Okay great! :-) I would like to get a couple of dart frogs, not just 1 and I was looking on josh's frogs. Dendrobates auratus 'Highland Bronz' seems to be a good option. Anyone have any experience w/these beauties?

----------


## jesslovesfrogs90

Well, after lots of research, asking questions and knowing what I want in a frog, I have decided I would like 4 leucomelas 'fine spot' :-) :-)

----------


## Vivariums In The Mist

Great choice! Beautiful frogs...



> Well, after lots of research, asking questions and knowing what I want in a frog, I have decided I would like 4 leucomelas 'fine spot' :-) :-)

----------


## Paul

They are a great Choice! Now it's time to research the vivarium they will need and get to building  :Smile:  . A good rule of thumb is to try and have the vivarium built and ready 30day before moving the frogs in.

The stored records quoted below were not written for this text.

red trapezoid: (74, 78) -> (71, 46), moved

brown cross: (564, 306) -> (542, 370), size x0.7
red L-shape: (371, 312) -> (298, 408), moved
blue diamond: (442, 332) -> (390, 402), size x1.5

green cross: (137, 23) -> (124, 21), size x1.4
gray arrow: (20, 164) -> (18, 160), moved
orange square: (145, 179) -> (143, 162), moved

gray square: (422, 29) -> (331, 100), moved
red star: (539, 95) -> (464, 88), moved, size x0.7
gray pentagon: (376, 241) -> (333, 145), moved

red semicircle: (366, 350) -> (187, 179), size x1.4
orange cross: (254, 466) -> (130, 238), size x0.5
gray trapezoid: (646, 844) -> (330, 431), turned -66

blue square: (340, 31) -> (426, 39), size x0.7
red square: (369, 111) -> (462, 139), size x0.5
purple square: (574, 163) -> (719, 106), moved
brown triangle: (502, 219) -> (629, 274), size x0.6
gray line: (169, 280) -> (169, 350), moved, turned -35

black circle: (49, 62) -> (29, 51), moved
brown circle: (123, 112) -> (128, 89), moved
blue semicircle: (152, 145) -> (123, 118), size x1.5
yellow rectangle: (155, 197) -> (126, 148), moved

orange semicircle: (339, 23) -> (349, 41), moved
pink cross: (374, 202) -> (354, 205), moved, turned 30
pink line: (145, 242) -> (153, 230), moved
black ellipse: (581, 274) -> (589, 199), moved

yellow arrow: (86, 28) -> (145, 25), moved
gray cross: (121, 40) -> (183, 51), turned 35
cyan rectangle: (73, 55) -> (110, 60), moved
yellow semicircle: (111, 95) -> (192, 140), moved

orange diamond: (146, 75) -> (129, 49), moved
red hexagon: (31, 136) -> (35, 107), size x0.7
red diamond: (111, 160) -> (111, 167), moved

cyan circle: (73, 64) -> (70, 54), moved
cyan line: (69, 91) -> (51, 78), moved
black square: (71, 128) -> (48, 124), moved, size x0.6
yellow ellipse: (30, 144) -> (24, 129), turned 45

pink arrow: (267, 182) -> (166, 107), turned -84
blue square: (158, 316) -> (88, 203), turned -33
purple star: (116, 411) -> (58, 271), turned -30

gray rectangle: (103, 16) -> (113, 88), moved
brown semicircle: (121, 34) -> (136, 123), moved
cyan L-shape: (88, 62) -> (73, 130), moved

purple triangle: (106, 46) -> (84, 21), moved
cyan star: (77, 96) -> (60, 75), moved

This will give your Micro fauna a head start, allow the initial mold cycle to finish, allow your plants to get established, and to tweak the tank temp/humidity until it is dialed in  :Smile:

----------


## jesslovesfrogs90

Thank u for the advice :-) I plan on having the setup going for at least 30 days, if not longer. I want to stabilize temps, make sure the plants and moss have grown in good so the frogs won't disturb them and overall just be positive that everything is a okay for my frogs. Would an 24x18x18 tank be suitable for 4 of these frogs do u think? How easy is it to maintain a good supply of springtails in the vivarium and make sure they don't over populate?

----------